Sunday People

DRUGS ON THE WING IN FOOTIE PITCH RUSE

- By Nick Dorman

A JAIL is putting guards on touchlines during convicts’ football matches – because drugs and mobiles keep being thrown on to the pitch from outside.

Players are said to have been stuffing illicit packages down their shorts or up their shirts before heading to the showers and then back to cells.

The rogue “throw-ins” have been detected at HMP Altcourse on Merseyside – where Liverpool FC coaches are to run a soccer training course. There is no suggestion the club knows of the ruse.

It has become so prevalent that cons are turning their backs on Spice – now widespread in most jails – and going back to traditiona­l drugs which have been harder for visitors to smuggle in through the gates. A source said: “Some bright spark worked out that footie games were vulnerable to smugglers so security has been stepped up.”

The category B jail in Fazakerley is set in 80 acres of grounds and surrounded by woods, meaning it is easier for packages to be lobbed over fences undetected.

The on-pitch drugs smuggling was revealed in a report by jail watchdog the Independen­t Monitoring Board.
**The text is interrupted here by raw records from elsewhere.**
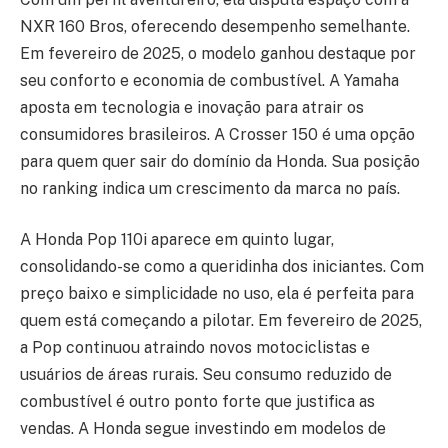
NXR 160 Bros, oferecendo desempenho semelhante.
Em fevereiro de 2025, o modelo ganhou destaque por
seu conforto e economia de combustível. A Yamaha
aposta em tecnologia e inovação para atrair os
consumidores brasileiros. A Crosser 150 é uma opção
para quem quer sair do domínio da Honda. Sua posição
no ranking indica um crescimento da marca no país.
A Honda Pop 110i aparece em quinto lugar,
consolidando-se como a queridinha dos iniciantes. Com
preço baixo e simplicidade no uso, ela é perfeita para
quem está começando a pilotar. Em fevereiro de 2025,
a Pop continuou atraindo novos motociclistas e
usuários de áreas rurais. Seu consumo reduzido de
combustível é outro ponto forte que justifica as
vendas. A Honda segue investindo em modelos de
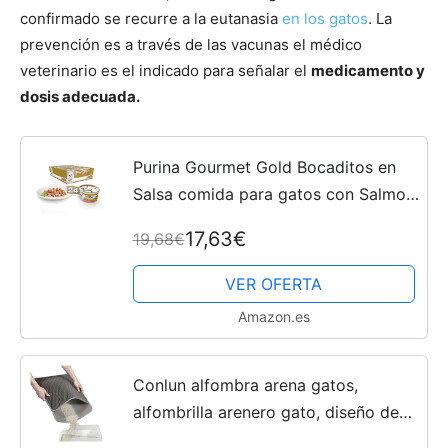
confirmado se recurre a la eutanasia
en los gatos
. La
prevención es a través de las vacunas el médico
veterinario es el indicado para señalar el
medicamento y
dosis adecuada.
Purina Gourmet Gold Bocaditos en
Salsa comida para gatos con Salmon
y Pollo 24 x 85 g
17,63€
19,68€
VER OFERTA
Amazon.es
Conlun alfombra arena gatos,
alfombrilla arenero gato, diseño de
doble capa en forma de panal, orina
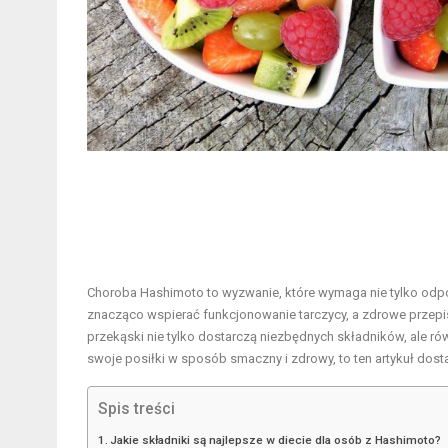
Choroba Hashimoto to wyzwanie, które wymaga nie tylko odpow
znacząco wspierać funkcjonowanie tarczycy, a zdrowe przepi
przekąski nie tylko dostarczą niezbędnych składników, ale r
swoje posiłki w sposób smaczny i zdrowy, to ten artykuł dost
Spis treści
Jakie składniki są najlepsze w diecie dla osób z Hashimoto?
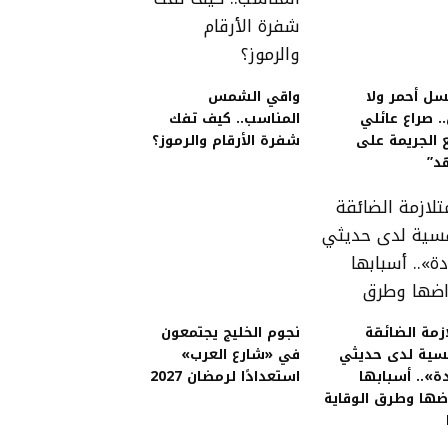
ل أحمر ولا
واقي الشمس
. صراع عائلي
المناسب.. كيف تفك
 الجريمة على
شفرة الأرقام والرموز؟
د”
زمة الضائقة
نجوم الخليج يجتمعون
فسية لدى حديثي
في «شارع العرب»
دة».. أسبابها
استعدادًا لرمضان 2027
ضها وطرق الوقاية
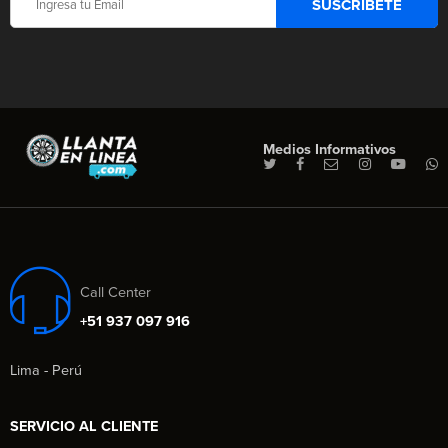
Medios Informativos
Call Center
+51 937 097 916
Lima - Perú
SERVICIO AL CLIENTE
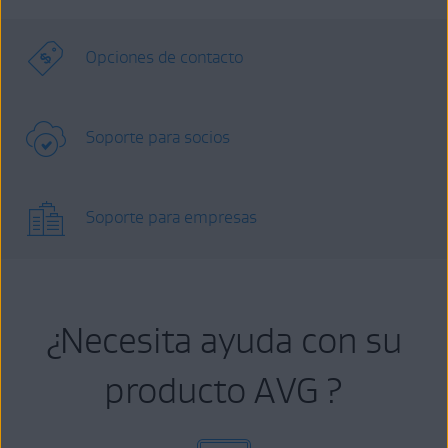
Opciones de contacto
Soporte para socios
Soporte para empresas
¿Necesita ayuda con su
producto AVG ?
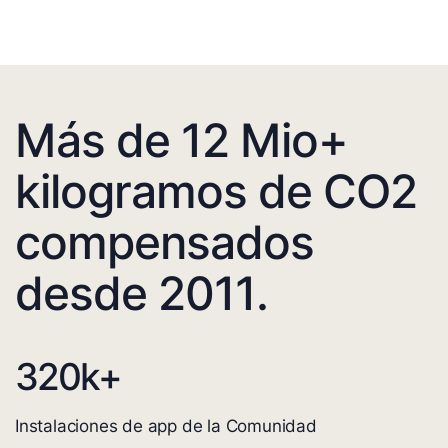
Más de 12 Mio+
kilogramos de CO2
compensados
desde 2011.
320
k+
Instalaciones de app de la Comunidad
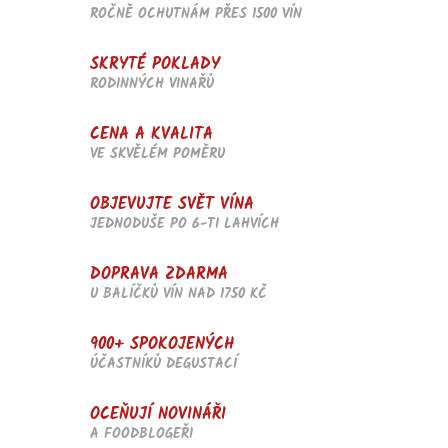
p
ROČNĚ OCHUTNÁM PŘES 1500 VÍN
r
v
SKRYTÉ POKLADY
k
RODINNÝCH VINAŘŮ
y
v
ý
CENA A KVALITA
p
VE SKVĚLÉM POMĚRU
i
s
u
OBJEVUJTE SVĚT VÍNA
JEDNODUŠE PO 6-TI LAHVÍCH
DOPRAVA ZDARMA
U BALÍČKŮ VÍN NAD 1750 KČ
900+ SPOKOJENÝCH
ÚČASTNÍKŮ DEGUSTACÍ
OCEŇUJÍ NOVINÁŘI
A FOODBLOGEŘI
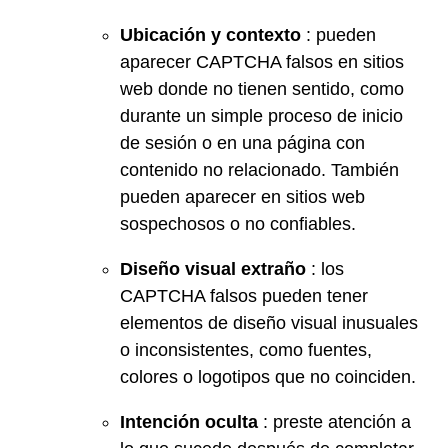
Ubicación y contexto
: pueden
aparecer CAPTCHA falsos en sitios
web donde no tienen sentido, como
durante un simple proceso de inicio
de sesión o en una página con
contenido no relacionado. También
pueden aparecer en sitios web
sospechosos o no confiables.
Diseño visual extraño
: los
CAPTCHA falsos pueden tener
elementos de diseño visual inusuales
o inconsistentes, como fuentes,
colores o logotipos que no coinciden.
Intención oculta
: preste atención a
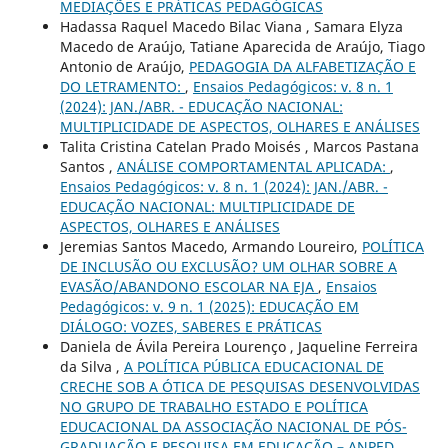
MEDIAÇÕES E PRÁTICAS PEDAGÓGICAS
Hadassa Raquel Macedo Bilac Viana , Samara Elyza
Macedo de Araújo, Tatiane Aparecida de Araújo, Tiago
Antonio de Araújo,
PEDAGOGIA DA ALFABETIZAÇÃO E
DO LETRAMENTO:
,
Ensaios Pedagógicos: v. 8 n. 1
(2024): JAN./ABR. - EDUCAÇÃO NACIONAL:
MULTIPLICIDADE DE ASPECTOS, OLHARES E ANÁLISES
Talita Cristina Catelan Prado Moisés , Marcos Pastana
Santos ,
ANÁLISE COMPORTAMENTAL APLICADA:
,
Ensaios Pedagógicos: v. 8 n. 1 (2024): JAN./ABR. -
EDUCAÇÃO NACIONAL: MULTIPLICIDADE DE
ASPECTOS, OLHARES E ANÁLISES
Jeremias Santos Macedo, Armando Loureiro,
POLÍTICA
DE INCLUSÃO OU EXCLUSÃO? UM OLHAR SOBRE A
EVASÃO/ABANDONO ESCOLAR NA EJA
,
Ensaios
Pedagógicos: v. 9 n. 1 (2025): EDUCAÇÃO EM
DIÁLOGO: VOZES, SABERES E PRÁTICAS
Daniela de Ávila Pereira Lourenço , Jaqueline Ferreira
da Silva ,
A POLÍTICA PÚBLICA EDUCACIONAL DE
CRECHE SOB A ÓTICA DE PESQUISAS DESENVOLVIDAS
NO GRUPO DE TRABALHO ESTADO E POLÍTICA
EDUCACIONAL DA ASSOCIAÇÃO NACIONAL DE PÓS-
GRADUAÇÃO E PESQUISA EM EDUCAÇÃO – ANPED
,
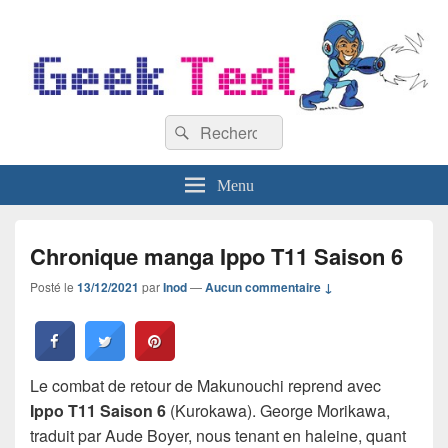
GeekTest
Recherche :
Blog jeux-vidéo et high-tech
Rechercher
Menu
Chronique manga Ippo T11 Saison 6
Posté le
13/12/2021
par
Inod
—
Aucun commentaire ↓
Le combat de retour de Makunouchi reprend avec
Ippo T11 Saison 6
(Kurokawa). George Morikawa,
traduit par Aude Boyer, nous tenant en haleine, quant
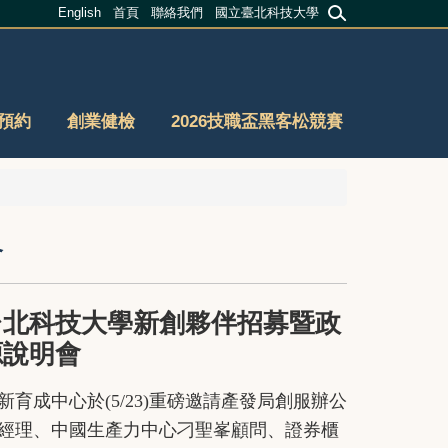
English
首頁
聯絡我們
國立臺北科技大學
預約
創業健檢
2026技職盃黑客松競賽
會
3台北科技大學新創夥伴招募暨政
源說明會
新育成中心於(5/23)重磅邀請產發局創服辦公
經理、中國生產力中心刁聖峯顧問、證券櫃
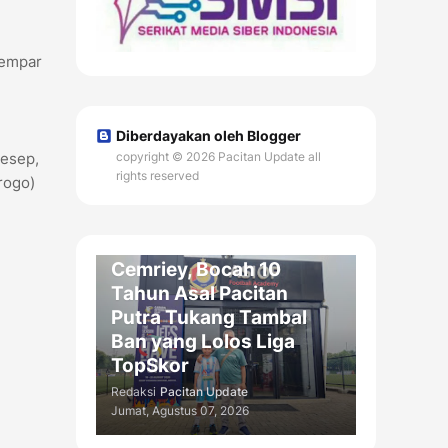
gempar
Diberdayakan oleh Blogger
resep,
copyright © 2026 Pacitan Update all
rights reserved
rogo)
OLAH RAGA / DAERAH
Menembus Ajang
Nasional: Cerita Haru
Cemriey, Bocah 10
Tahun Asal Pacitan
Putra Tukang Tambal
Ban yang Lolos Liga
TopSkor
Redaksi
Pacitan Update
Jumat, Agustus 07, 2026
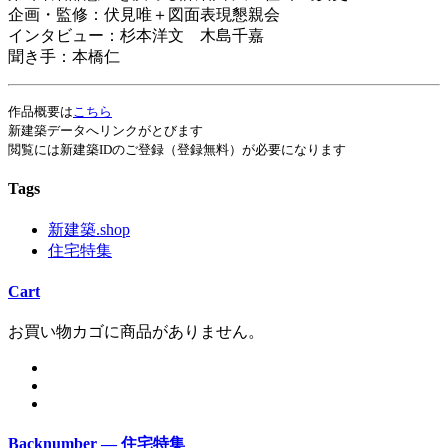
企画・監修：伏見唯＋図面表現懇親会
インタビュー：杉本洋文 木島千嘉
聞き手：本橋仁
作品概要は
こちら
新建築データへリンクがとびます
閲覧には新建築IDのご登録（登録無料）が必要になります
Tags
新建築.shop
住宅特集
Cart
お買い物カゴに商品がありません。
Backnumber — 住宅特集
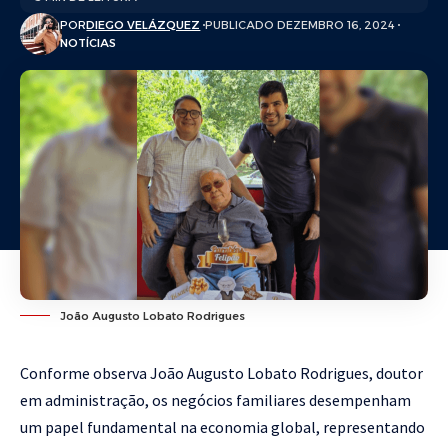
POR
DIEGO VELÁZQUEZ
PUBLICADO DEZEMBRO 16, 2024
NOTÍCIAS
João Augusto Lobato Rodrigues
Conforme observa João Augusto Lobato Rodrigues, doutor
em administração, os negócios familiares desempenham
um papel fundamental na economia global, representando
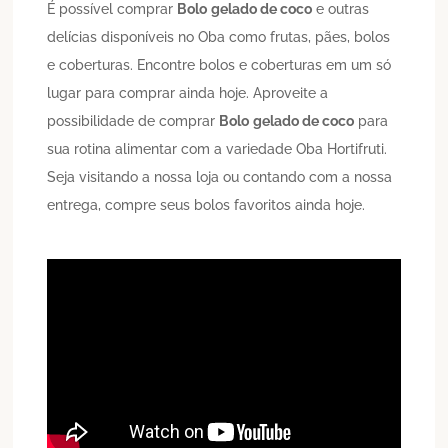
É possível comprar
Bolo
gelado de coco
e outras
delícias disponíveis no Oba como frutas, pães, bolos
e coberturas. Encontre bolos e coberturas em um só
lugar para comprar ainda hoje. Aproveite a
possibilidade de comprar
Bolo
gelado de coco
para
sua rotina alimentar com a variedade Oba Hortifruti.
Seja visitando a nossa loja ou contando com a nossa
entrega, compre seus bolos favoritos ainda hoje.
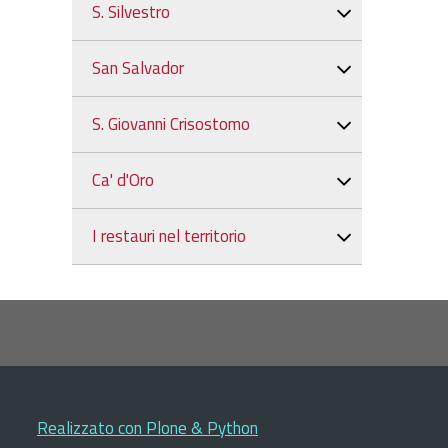
S. Silvestro
San Salvador
S. Giovanni Crisostomo
Ca' d'Oro
I restauri nel territorio
Realizzato con Plone & Python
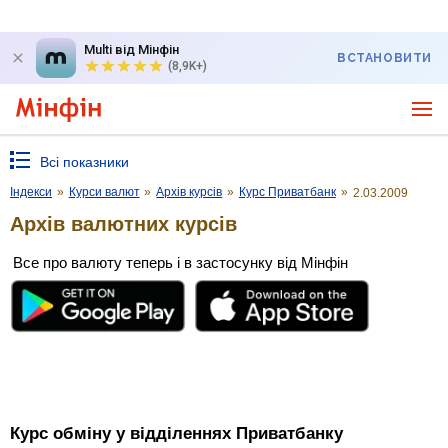
Multi від Мінфін
ВСТАНОВИТИ
(8,9K+)
Всі показники
Індекси
»
Курси валют
»
Архів курсів
»
Курс Приватбанк
»
2.03.2009
Архів валютних курсів
Все про валюту теперь і в застосунку від Мінфін
Курс обміну у відділеннях Приватбанку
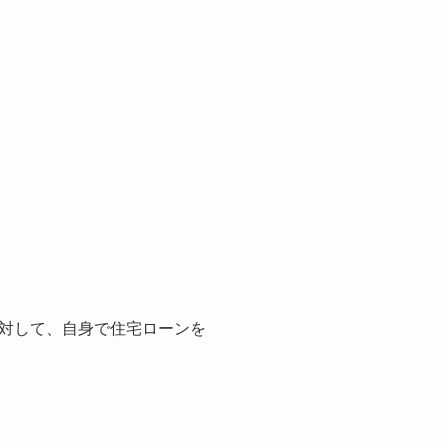
対して、自身で住宅ローンを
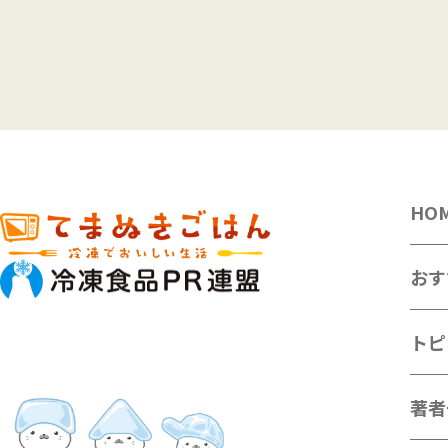
HO
おす
トピ
著者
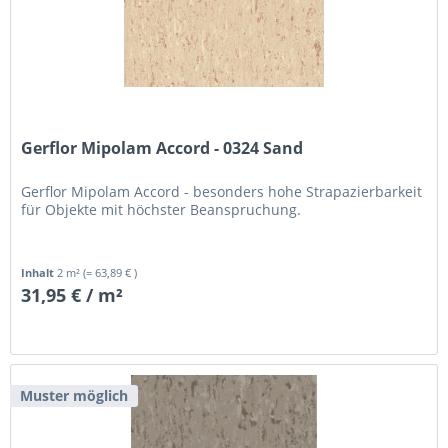
Gerflor Mipolam Accord - 0324 Sand
Gerflor Mipolam Accord - besonders hohe Strapazierbarkeit
für Objekte mit höchster Beanspruchung.
Inhalt
2 m²
(= 63,89 € )
31,95 € / m²
Muster möglich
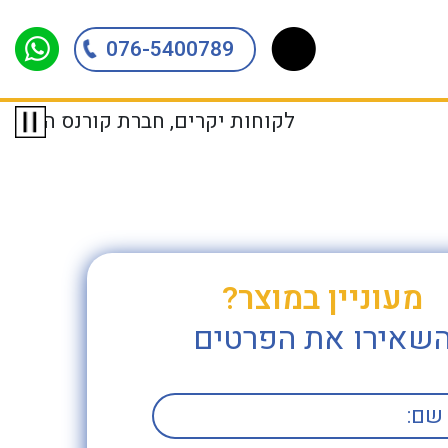
076-5400789
לקוחות יקרים, חברת קורנס הנדסה גאה להכריז שהחל מהתאריך 01/01/2018 היא הסוכנת הרשמית והבלעדית של חברת EMKA בישראל. חברת EMKA מגרמניה, הינה יצרנית עולמית מובילה בתחום פיתוח ואספקת מ
מעוניין במוצר?
שאירו את הפרטים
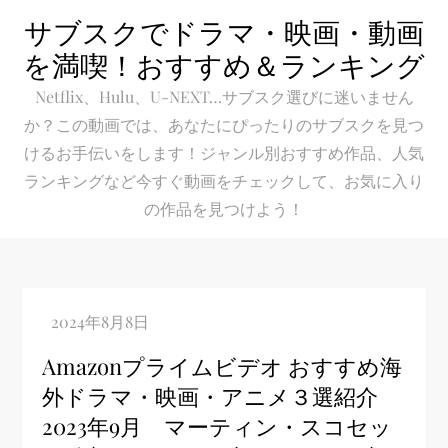
Skip
サブスクでドラマ・映画・動画
to
を満喫！おすすめ＆ランキング
content
Netflix、Hulu、U-NEXT…サブスク選びに迷いません
か？この動画では、あなたにぴったりのサブスクを見つ
けるお手伝いをします！ジャンル別おすすめ作品、人気
ランキングなど今すぐ動画をチェックして、お気に入り
の作品を見つけよう！
Amazonプライムビデオ おすすめ海
外ドラマ・映画・アニメ３選紹介
2023年9月 マーティン・スコセッ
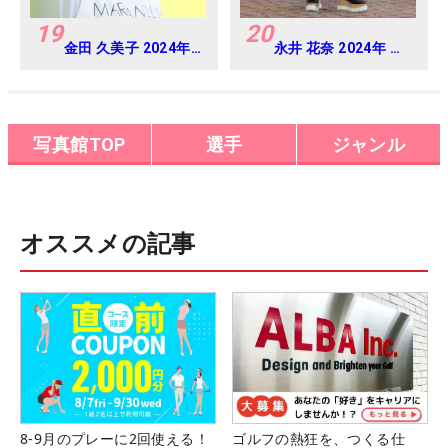
19
20
金田 久美子 2024年
永井 花奈 2024年 資
CAT Ladies 練習
生堂 レディスオープ
日・プロアマ
ン Round-1
写真館TOP
選手
ジャンル
オススメの記事
8-9月のプレーに2回使える！
ゴルフの熱狂を、つくる仕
Inspectors said the Altcourse security team had “identified a number of routes” where drugs come in, with a main one being the soccer pitches.

It stated: “The security department is addressing this by the installati­on of new netting and fencing, enhanced pitch patrols and a more proactive approach to prosecutin­g offenders.”

It added that the use of Spice had decreased, with lags turning to cannabis instead.

Altcourse director Steve Williams, of private firm G4S which runs the jail on behalf of the Ministry of Justice, said: “The report recognises the sophistica­ted steps we have taken to tackle this threat.

“We will look carefully at the recommenda­tions made.”